Il n’est pas bon, mais très très bon, des framboises, du cassis, des fleurs, des tanins qui vous caressent la bouche, il déborde de fruits, déborde d’envie, déborde d’excitation à nous donner…on se demande où est la madone dans le coin…
Quelle surprise et en même temps quel regret d’avoir ouvert cette bouteille que j’aurais bien goutée encore plus tard.Car contrairement à ce que l’on croit, un beaujolais ça vieillit bien aussi..
Droit de veto est un hommage aux études vétérinaires que Jeanne a suivies et j’ai même entendu dire que ce sont des étudiants vétérinaires qui ont participé aux vendanges manuelles évidemment !
Ere cuvée et déjà un monument du beaujolais nature
Lancez donc les invitations sans attendre, à vos verres et vive le beaujolais !
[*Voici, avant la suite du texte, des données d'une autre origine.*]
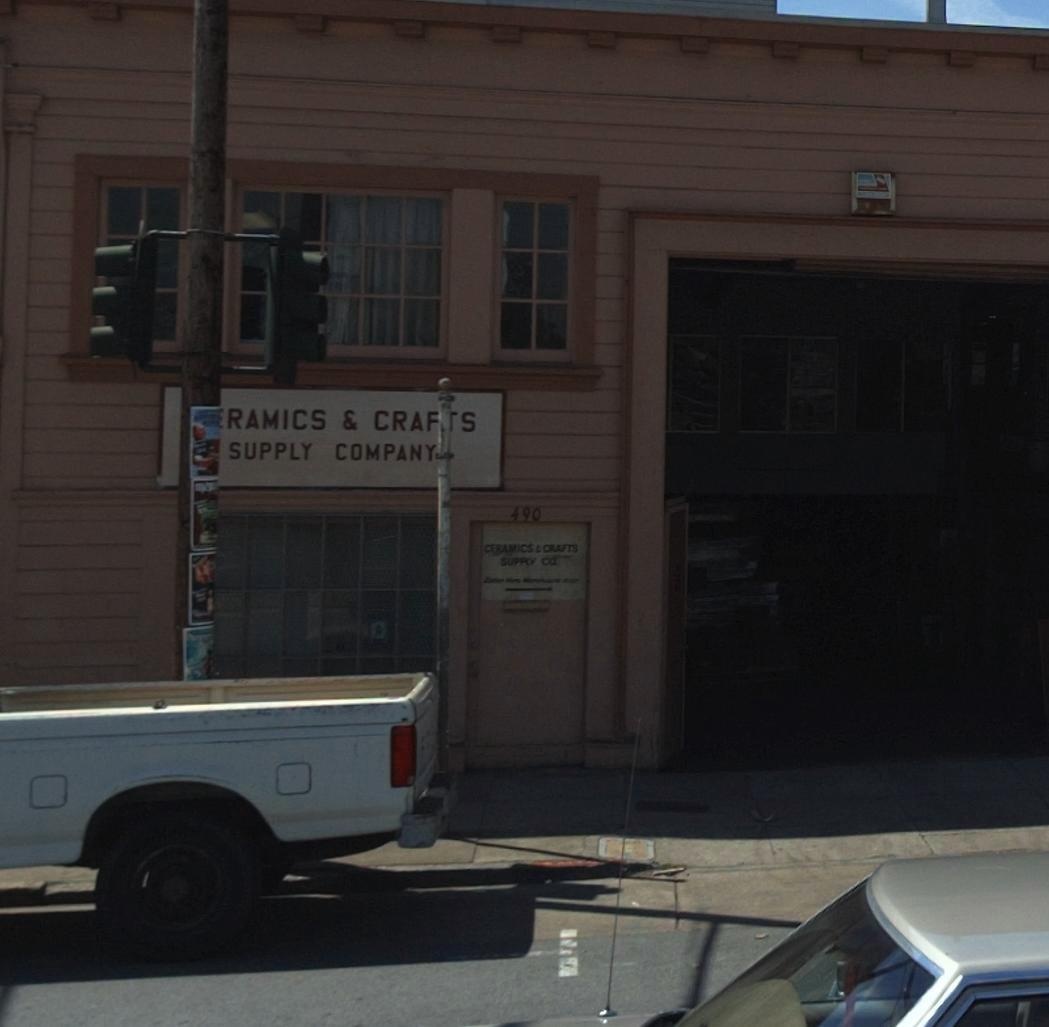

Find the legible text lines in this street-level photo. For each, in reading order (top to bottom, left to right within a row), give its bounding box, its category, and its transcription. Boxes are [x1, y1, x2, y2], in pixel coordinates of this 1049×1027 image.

[226, 406, 438, 433] BusinessName: RAMICS & CRAF
[460, 410, 476, 432] None: S
[227, 440, 438, 462] None: SUPPLY COMPANY
[510, 505, 542, 522] StreetNumber: 490
[483, 543, 578, 554] None: CERAMICS & CRAFTS
[499, 557, 560, 567] None: SUPPLY CO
La macération carbonique ou semi-carbonique : Pour faire simple les grains de raisins entiers (non écrasés, non pressés) sont mis dans une cuve dont on ferme le couvercle. La cuve est saturée en gaz carbonique et une fermentation se déclenche spontanément à l’intérieur même des baies de raisin. Le peu de jus qui en sort est soutiré au fur et à mesure que les raisins s’écrasent.
Pour la fermentation semi-carbonique qui est aujourd’hui la plus pratiquée, on ne remplit pas la cuve, les raisins du dessus flottent au-dessus du jus et écrasent ceux du dessous ; le jus qui s’en libère va fermenter, créer en même temps du gaz carbonique et déclencher une fermentation intracellulaire à l’intérieur du raisin ; il résulte de ce procédé très rapide un vin au goût intense de fruit, léger, très souple en bouche et avec peu de tanins.